Where a line in the listing below contains the word "center", copy that line.
Start of Provided material
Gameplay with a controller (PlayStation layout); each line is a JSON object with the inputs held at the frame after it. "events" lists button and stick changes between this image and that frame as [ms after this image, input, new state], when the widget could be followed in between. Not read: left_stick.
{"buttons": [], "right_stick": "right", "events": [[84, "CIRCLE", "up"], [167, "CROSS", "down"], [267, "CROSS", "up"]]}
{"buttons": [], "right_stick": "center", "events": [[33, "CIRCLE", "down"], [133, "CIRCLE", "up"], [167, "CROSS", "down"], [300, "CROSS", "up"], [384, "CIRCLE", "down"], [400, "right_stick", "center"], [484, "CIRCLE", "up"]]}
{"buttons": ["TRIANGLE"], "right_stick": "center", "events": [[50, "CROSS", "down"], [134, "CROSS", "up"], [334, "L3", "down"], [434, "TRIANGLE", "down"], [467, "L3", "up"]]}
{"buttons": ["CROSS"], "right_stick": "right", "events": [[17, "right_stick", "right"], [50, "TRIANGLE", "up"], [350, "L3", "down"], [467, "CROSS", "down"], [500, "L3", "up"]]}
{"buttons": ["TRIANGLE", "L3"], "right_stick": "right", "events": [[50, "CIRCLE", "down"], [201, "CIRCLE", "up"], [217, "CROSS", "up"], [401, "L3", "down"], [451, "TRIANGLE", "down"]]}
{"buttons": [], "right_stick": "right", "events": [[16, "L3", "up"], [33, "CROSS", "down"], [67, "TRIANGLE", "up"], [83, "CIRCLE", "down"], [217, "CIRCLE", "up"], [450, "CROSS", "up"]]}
End of Provided material
:: Finished task ::
{"buttons": [], "right_stick": "center", "events": [[33, "CIRCLE", "down"], [133, "CIRCLE", "up"], [167, "CROSS", "down"], [300, "CROSS", "up"], [384, "CIRCLE", "down"], [400, "right_stick", "center"], [484, "CIRCLE", "up"]]}
{"buttons": ["TRIANGLE"], "right_stick": "center", "events": [[50, "CROSS", "down"], [134, "CROSS", "up"], [334, "L3", "down"], [434, "TRIANGLE", "down"], [467, "L3", "up"]]}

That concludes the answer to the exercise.